The events on this day in history for our heritage companies are noted below.
The earliest event was in 1962, the latest event was in 2004
Two milestone events (5 to 65+years ago)
Human Spaceflight:
1970 – MM X-24A flight 18, Dryden Lake – Pilot John Manke – MILESTONE: 55 years ago
Military and Classified Programs:
1971 – LAUNCH: RCA DMSP-Block-5B F1, Thor Burner 2A, SLC10W, VAFB
Exploration and Interplanetary Programs:
NONE
Earth-Monitoring and Civil Weather Satellite programs:
1965 – LAUNCH: OGO-2, Thor SLV-2A/Lockheed Agena D, SLC2E, VAFB – Orbital magnetosphere observatory – MILESTONE: 60 years ago
Commercial Programs:
2004 – LAUNCH: LM AMC-15 Proton-M/Briz-M, LC200/39, Baikonur, Kazakhstan
Test, ICBM, FBM programs:
1962 – LAUNCH: Lockheed Polaris A1, EAG-154, ETR
1967 – LAUNCH: GD Atlas F, 576-A2, VAFB
1971 – LAUNCH: Lockheed Poseidon C3, SSBN635, ETR
1974 – LAUNCH: GD Atlas F, 576-A3, VAFB
1977 – The ICBM office requested proposals for Stages I-IV of Missile-X (Peacekeeper)
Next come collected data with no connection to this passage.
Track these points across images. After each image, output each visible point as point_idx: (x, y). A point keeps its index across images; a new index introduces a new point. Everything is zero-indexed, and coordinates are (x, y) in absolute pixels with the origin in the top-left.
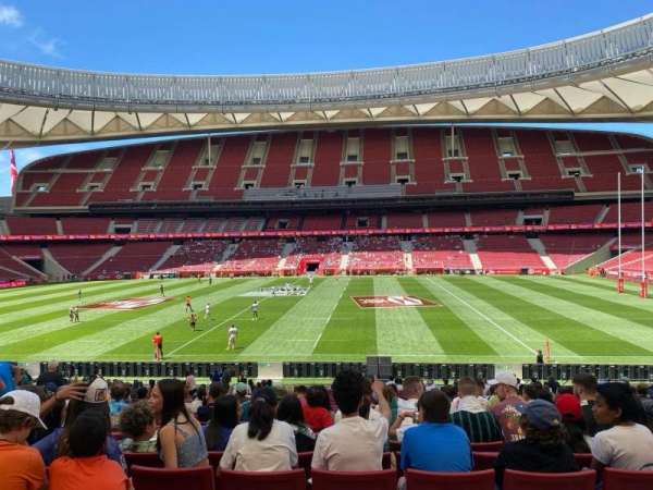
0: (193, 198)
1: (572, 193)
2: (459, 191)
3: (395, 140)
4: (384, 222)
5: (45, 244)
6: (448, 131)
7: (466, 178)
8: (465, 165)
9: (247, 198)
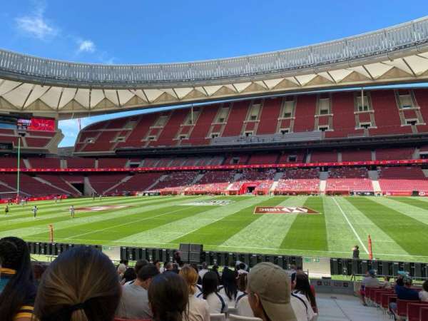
0: (179, 145)
2: (366, 135)
3: (319, 101)
4: (309, 158)
5: (86, 174)
6: (359, 93)
7: (373, 126)
8: (372, 117)
9: (212, 144)
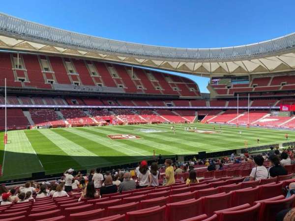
0: (23, 86)
1: (178, 96)
2: (144, 93)
3: (109, 68)
7: (144, 88)
8: (141, 83)
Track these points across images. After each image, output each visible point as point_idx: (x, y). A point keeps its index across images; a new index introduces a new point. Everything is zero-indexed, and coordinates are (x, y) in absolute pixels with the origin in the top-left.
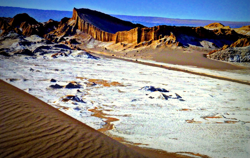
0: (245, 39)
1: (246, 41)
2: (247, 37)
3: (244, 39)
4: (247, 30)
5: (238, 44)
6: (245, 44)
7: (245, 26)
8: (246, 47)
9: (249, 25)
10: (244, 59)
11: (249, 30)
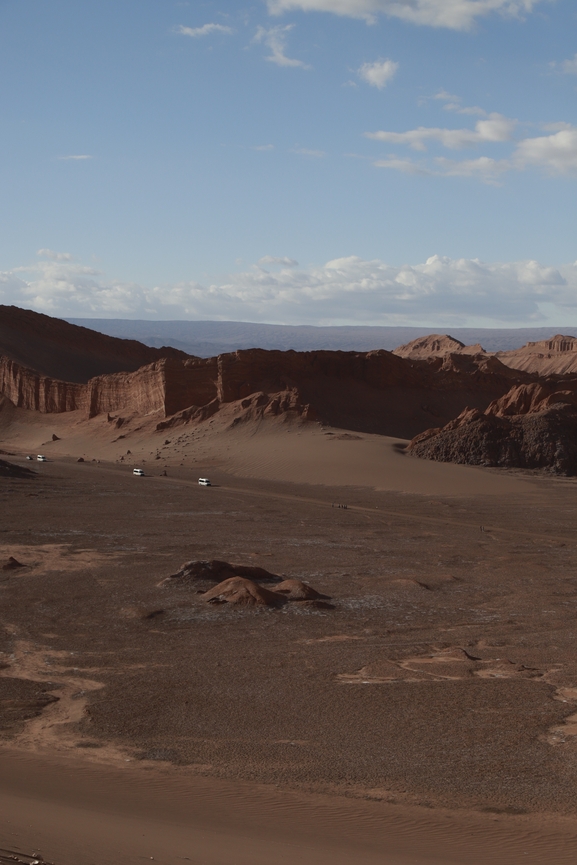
0: (534, 388)
1: (538, 392)
2: (543, 378)
3: (529, 387)
5: (509, 404)
6: (536, 403)
7: (534, 344)
8: (539, 413)
9: (549, 339)
10: (534, 456)
11: (549, 356)
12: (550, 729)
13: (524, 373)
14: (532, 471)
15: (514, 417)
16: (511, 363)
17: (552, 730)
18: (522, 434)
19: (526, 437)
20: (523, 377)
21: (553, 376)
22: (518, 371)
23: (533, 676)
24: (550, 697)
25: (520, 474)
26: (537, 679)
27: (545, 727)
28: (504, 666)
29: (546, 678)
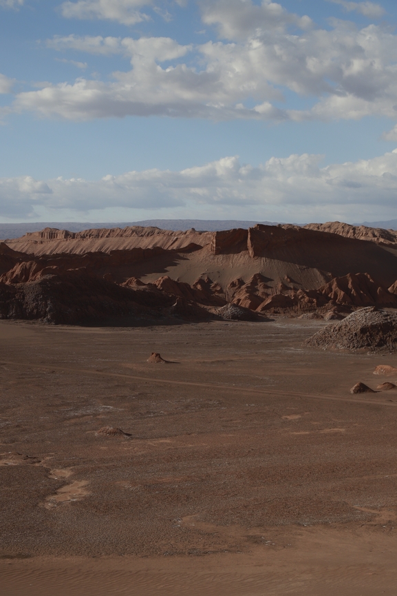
0: (31, 264)
1: (34, 267)
2: (38, 257)
3: (28, 264)
4: (36, 242)
5: (14, 275)
6: (33, 275)
7: (31, 234)
8: (36, 282)
9: (41, 231)
10: (32, 311)
11: (42, 243)
12: (46, 498)
13: (25, 254)
14: (31, 321)
15: (18, 285)
16: (15, 247)
17: (48, 499)
18: (24, 296)
19: (27, 298)
20: (24, 257)
21: (44, 256)
22: (20, 253)
23: (34, 463)
24: (46, 476)
25: (23, 324)
26: (37, 465)
27: (43, 497)
28: (14, 456)
29: (43, 464)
1983 – LAUNCH: MM Peacekeeper, LF03, VAFB
Other:
NONE
The photos today are from two events. First, there is an example of a Poseidon C3 test launch as there was a similar launch on this day in 1971. Here is the information about the photo, which was found on Wikipedia and is from the National Archives:
Released to Public ID: DFSC8405193 Service Depicted: Navy A Poseidon C-3 (UGM-73A) fleet ballistic missile lifts off after being launched from the submerged nuclear-powered strategic missile submarine USS ULYSSES S. GRANT (SSBN-631). This is the 70th test launch of a Poseidon C-3.
Second, there is a photo of the Thor SLV-2A/Lockheed Agena D on the pad at VAFB in 1965 for the launch of OGO-2. Here is a story about OGO-2 from Wikipedia:
OGO 2 (OGO-C) carried about twenty scientific experiments with the objective of performing observations of polar auroras, atmospheric luminescence, energized particles, variations affecting the magnetic field and the properties of the ionosphere. These observations were to be carried out particularly in the regions overlooking the poles. The satellite was placed in a low polar orbit (414 × 1,510 km with an inclination of 87.4°) on October 14, 1965 by a Thor-Agena D launch vehicle from Vandenberg Air Force Base.
Shortly after launch, the attitude control system exhausted the gas it had available to control the satellite’s orientation and the satellite entered a slow rotation. Five of the experiments could no longer operate under these conditions and six others provided degraded results. On April 1966, both accumulators fail and observations are consequently limited to the illuminated portions of the orbit. By December 1966, there are only 8 operational experiments left, of which only 5 provide undegraded results. On November 1, 1967, the satellite was put into standby mode. Due to power problems, the data collected up to that time only covered a total period of 306 days. An instrument was briefly reactivated for two weeks in February 1968, and operations were definitely stopped on November 1, 1971.